You should winterize your sprinkler system just before the first hard freeze (when temperatures are consistently below 32°F / 0°C overnight). This usually means late fall, but it's crucial to monitor local weather forecasts as early freezes can occur.

What happens if I don't winterize my sprinkler system?+

If you don't winterize your sprinkler system, any water remaining in the pipes, valves, and backflow preventer will freeze and expand. This expansion can crack or burst pipes, shatter the backflow preventer, and damage sprinkler heads, leading to expensive repairs in the spring.

Can I winterize my sprinkler system without an air compressor?+

Some systems are designed with manual drain valves at low points which can remove some water, but this method is often not sufficient for complete water removal, especially from the backflow preventer.

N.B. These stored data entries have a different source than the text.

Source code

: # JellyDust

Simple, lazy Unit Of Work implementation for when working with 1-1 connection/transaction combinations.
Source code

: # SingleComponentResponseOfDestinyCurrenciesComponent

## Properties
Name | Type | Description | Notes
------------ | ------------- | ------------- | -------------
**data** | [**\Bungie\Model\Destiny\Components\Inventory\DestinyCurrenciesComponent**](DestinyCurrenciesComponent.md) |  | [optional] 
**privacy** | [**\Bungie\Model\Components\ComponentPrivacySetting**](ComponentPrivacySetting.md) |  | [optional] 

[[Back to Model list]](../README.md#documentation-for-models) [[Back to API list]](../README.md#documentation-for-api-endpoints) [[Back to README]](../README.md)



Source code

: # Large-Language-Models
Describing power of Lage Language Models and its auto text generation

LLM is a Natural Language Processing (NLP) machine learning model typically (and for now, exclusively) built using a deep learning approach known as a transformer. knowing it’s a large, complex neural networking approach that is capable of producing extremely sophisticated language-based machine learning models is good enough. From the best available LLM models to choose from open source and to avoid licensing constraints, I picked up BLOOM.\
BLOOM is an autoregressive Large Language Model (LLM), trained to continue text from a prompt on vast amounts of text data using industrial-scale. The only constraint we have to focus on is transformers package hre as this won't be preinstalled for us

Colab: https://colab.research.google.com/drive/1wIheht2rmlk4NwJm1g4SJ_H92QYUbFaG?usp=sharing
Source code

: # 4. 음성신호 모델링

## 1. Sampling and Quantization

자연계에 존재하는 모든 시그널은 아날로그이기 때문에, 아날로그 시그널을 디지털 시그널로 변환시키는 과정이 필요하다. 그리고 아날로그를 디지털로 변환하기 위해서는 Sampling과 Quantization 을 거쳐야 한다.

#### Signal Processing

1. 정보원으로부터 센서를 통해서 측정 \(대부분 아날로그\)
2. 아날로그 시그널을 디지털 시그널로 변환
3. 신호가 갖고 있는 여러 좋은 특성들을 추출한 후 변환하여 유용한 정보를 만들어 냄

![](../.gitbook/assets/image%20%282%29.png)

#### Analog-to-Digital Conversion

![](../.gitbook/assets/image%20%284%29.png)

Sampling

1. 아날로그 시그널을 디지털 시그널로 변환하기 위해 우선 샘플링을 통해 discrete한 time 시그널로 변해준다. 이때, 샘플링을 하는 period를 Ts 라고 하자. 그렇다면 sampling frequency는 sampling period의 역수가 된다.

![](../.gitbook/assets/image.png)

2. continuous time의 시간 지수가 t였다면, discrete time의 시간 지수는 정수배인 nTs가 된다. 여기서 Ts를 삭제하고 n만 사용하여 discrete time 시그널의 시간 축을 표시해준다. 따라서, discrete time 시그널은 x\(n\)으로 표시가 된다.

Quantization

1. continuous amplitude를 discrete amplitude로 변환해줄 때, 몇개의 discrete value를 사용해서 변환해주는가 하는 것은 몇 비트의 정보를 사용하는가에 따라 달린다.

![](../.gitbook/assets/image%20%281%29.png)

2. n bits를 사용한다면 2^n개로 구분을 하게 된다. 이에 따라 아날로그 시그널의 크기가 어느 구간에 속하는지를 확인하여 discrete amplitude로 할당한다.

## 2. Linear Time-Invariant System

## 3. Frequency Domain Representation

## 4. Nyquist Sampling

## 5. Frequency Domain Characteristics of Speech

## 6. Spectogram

For most modern systems, an air compressor blow-out is the most effective and recommended method to prevent freeze damage.

What PSI should I use to blow out my sprinkler system?+

For most residential sprinkler systems, you should use an air compressor set between 40-80 PSI (pounds per square inch). Never exceed 80 PSI, as higher pressures can damage the PVC pipes, sprinkler heads, and other delicate components of your irrigation system.

How do I know if all the water is out of my system?+

You'll know the water is mostly out when, after blowing out a zone, only a fine mist or vapor emerges from the sprinkler heads (instead of a stream or gush of water). Continue blowing for a minute or two after the mist appears to ensure thorough drying.